▸ **What to do**
Write out again each line of the material below, unchanged, from the first one to the line that holds "586 598 151.64".

------------------------------------------------------------------------

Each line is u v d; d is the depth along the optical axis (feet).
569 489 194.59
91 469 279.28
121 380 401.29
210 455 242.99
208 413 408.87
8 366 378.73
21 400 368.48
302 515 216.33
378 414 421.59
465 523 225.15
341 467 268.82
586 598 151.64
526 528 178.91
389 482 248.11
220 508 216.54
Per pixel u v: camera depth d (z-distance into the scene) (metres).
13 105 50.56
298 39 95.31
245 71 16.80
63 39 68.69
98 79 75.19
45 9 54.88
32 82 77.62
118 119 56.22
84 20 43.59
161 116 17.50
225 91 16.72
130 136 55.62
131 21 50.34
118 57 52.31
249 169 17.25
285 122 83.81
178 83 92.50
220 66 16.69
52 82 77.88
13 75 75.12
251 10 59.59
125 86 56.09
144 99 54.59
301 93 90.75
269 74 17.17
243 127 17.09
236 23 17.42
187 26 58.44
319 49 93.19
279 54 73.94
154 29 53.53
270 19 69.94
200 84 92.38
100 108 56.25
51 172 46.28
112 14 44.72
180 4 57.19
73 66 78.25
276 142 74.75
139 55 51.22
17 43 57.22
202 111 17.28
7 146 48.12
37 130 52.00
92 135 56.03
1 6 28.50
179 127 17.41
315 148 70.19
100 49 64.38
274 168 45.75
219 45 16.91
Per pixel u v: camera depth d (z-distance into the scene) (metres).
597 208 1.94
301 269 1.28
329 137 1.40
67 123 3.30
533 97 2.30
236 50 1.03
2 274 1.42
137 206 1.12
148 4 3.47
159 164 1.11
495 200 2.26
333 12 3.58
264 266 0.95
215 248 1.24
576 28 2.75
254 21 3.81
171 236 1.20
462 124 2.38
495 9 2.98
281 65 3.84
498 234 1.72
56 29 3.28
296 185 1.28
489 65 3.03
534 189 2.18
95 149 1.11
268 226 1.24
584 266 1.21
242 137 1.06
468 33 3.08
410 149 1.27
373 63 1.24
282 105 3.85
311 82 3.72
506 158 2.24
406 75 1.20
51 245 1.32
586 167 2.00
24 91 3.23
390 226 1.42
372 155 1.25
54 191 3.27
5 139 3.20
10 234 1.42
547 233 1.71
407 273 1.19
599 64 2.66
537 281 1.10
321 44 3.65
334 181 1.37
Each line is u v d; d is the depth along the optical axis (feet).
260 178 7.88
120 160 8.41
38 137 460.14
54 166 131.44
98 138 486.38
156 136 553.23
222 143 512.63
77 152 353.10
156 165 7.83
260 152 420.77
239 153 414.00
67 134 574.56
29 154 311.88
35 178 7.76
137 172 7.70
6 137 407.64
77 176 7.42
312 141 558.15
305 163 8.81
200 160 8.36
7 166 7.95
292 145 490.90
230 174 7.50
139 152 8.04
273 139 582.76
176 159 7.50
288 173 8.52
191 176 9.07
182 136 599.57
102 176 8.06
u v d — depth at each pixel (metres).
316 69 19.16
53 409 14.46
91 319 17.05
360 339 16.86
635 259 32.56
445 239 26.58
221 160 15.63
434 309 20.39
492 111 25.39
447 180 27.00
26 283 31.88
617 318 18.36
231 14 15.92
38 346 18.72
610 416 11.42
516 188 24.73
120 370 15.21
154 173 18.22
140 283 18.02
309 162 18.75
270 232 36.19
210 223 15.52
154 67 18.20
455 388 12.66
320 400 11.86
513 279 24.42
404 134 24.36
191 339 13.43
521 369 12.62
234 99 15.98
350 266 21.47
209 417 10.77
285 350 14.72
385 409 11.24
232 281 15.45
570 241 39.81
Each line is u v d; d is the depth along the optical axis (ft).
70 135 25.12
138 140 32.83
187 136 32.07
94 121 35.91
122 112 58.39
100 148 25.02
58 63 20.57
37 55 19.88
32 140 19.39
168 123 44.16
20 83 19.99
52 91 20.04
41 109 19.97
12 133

------------------------------------------------------------------------

▸ **Task result**
Each line is u v d; d is the depth along the optical axis (feet).
569 489 194.59
91 469 279.28
121 380 401.29
210 455 242.99
208 413 408.87
8 366 378.73
21 400 368.48
302 515 216.33
378 414 421.59
465 523 225.15
341 467 268.82
586 598 151.64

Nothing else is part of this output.